Wanneer het HvJEG bijvoorbeeld stelt dat in vergelijkende reclame het prijsverschil tussen de vergeleken producten groter mag zijn dan het gemiddelde prijsverschil of, dat prijzen van goederen uit parallelimport mogen vergeleken worden met die van goederen uit een officieel distributiekanaal, enz… dan is dit handelsgedrag niet misleidend omdat het HvJEG, net zoals de nationale rechter dat moet doen, cumulatief oordeelde over de voorwaarden a) t/m h) aan de hand van de communautair vastgestelde criteria met uitsluiting van eventueel strengere nationale normen.
Deze redenering geldt uiteraard zowel voor Belgie als voor Nederland bij de respectievelijke toepassing van art. 3bis lid 1 onder a) Ri, maar wordt hier aangevoerd en uitgelegd omwille van een specifieke zaak door de President van de rechtbank te Utrecht uitgesproken op 4 januari 2000 ([55]) inzake Hans Anders tegen Pearle.
Zowel Hans Anders als Pearle drijft een onderneming met o.m. de verkoop van brilmonturen en brillenglazen aan het publiek.
In een TV commercial wordt een man getoond die met een steekkarretje –waarop zich plastic laden bevinden- een winkel van Pearle binnenloopt, deze laden vult met monturen van Pearle, afrekent en vervolgens de laden in een gereedstaande witte bestelbus plaatst waarop de tekst ‘Hans Anders Opticiens’ is aangebracht.
Men kan direct de essentie van de story vatten, m.n. dat een man van Hans Anders alle monturen met korting bij Pearle opkoopt (omdat de prijzen dermate laag zijn dat ze zelfs voor de concurrent interessant zijn). Het gaat dus om vergelijkende reclame, dat moet niet meer uitgelegd worden.
Niettemin oordeelt de president inzake niet zoals zojuist uitgelegd, zonder nationale toevoegingen.
De zaak wordt behandeld op basis van art. 6:194 BW, misleidende reclame, vanaf r.o 3.4 tot en met r.o. 3.12.
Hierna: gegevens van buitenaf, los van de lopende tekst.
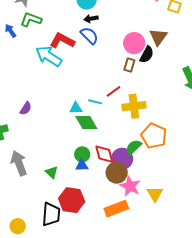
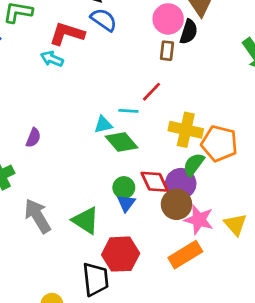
cyan arrow: (49, 56) -> (52, 59), size x0.6
yellow cross: (134, 106) -> (186, 130), moved, turned 30
blue triangle: (82, 165) -> (126, 203), turned -40
green triangle: (52, 172) -> (86, 220), size x1.5

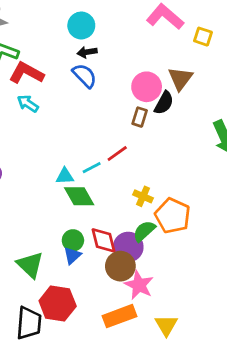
red L-shape: (67, 34) -> (26, 73), moved
cyan line: (128, 111) -> (92, 168), turned -42
yellow cross: (186, 130) -> (143, 196), size x0.6
yellow triangle: (235, 224) -> (166, 325), moved

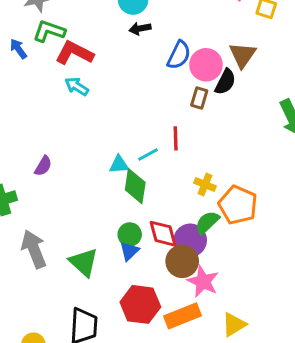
blue semicircle: (85, 76) -> (179, 55), moved, turned 72
red line: (117, 153) -> (176, 138), turned -55
green diamond: (79, 196) -> (135, 186), turned 40
red hexagon: (58, 304) -> (140, 304), moved
yellow triangle: (166, 325) -> (234, 325), turned 30

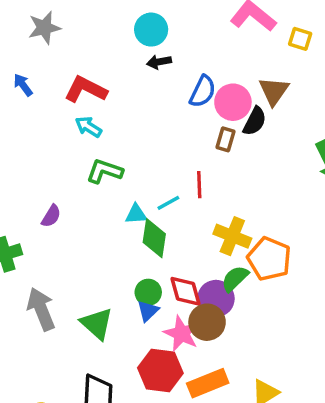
green L-shape: (49, 31) -> (105, 171), moved
yellow cross: (205, 185) -> (232, 236), size x1.5
pink star: (203, 281) -> (181, 334), moved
Vervolgens wordt aangehaald in r.o. 3.17, dat Pearle beroep heeft gedaan op de Ri maar daarbij wordt overwogen dat deze Ri bepaalt dat vergelijkende reclame geoorloofd is o.a. op voorwaarde dat deze niet misleidend is in de zin van de Ri om dan te stellen “Onderhavioge commercials zijn gezien het bepaalde in de Ri en het hiervoor overwogene aan te merken als misleidend”.
Het hiervoor overwogene was het overwogene op basis van het nationale art. 6:194 BW.
(vanaf r.o. 3.4 tot en met 3.12).
Het moet toegegeven worden dat de beoordeling van art. 3bis lid 1 onder a) m.n. dat de vergelijking niet misleidend mag zijn, overeenkomstig de bedoelingen van gemeenschapsrecht (zonder mogelijkheid tot afwijken) wel uiterst moeilijk is en dat het bijna voor de hand ligt dat dit aspect naar (gekende) nationale normen wordt beoordeeld bij gebrek aan concretere aanwijzingen.
De ‘knopen doorhakkende’uitspraak inzake Peppig tegen Hartlauer van het HvJEG dateert van 8 april 2003 en dus van na de Utrechtse uitspraak van 2000.
De president beschikte nog niet over richtingaanwijzende gevallen en de overweging van het Europese Hof, dat de aan de vergelijkende reclame gestelde eisen in de voor deze reclame meest bevorderlijke zin moeten worden uitgelegd.([56]).
Ongeveer hetzelfde zien we gebeuren in een uitspraak van de Voorzieningenrechter van Almelo ruim twee jaar later in de zaak Specsavers tegen Fielmann ([57]);
“Art. 6:194a BW is weliswaar pas in werking getreden kort na de plaatsing van de gewraakte advertenties van Specsavers, maar het wijkt materieel niet af van het voordien geldende recht” (r.o. 19 in reconventie).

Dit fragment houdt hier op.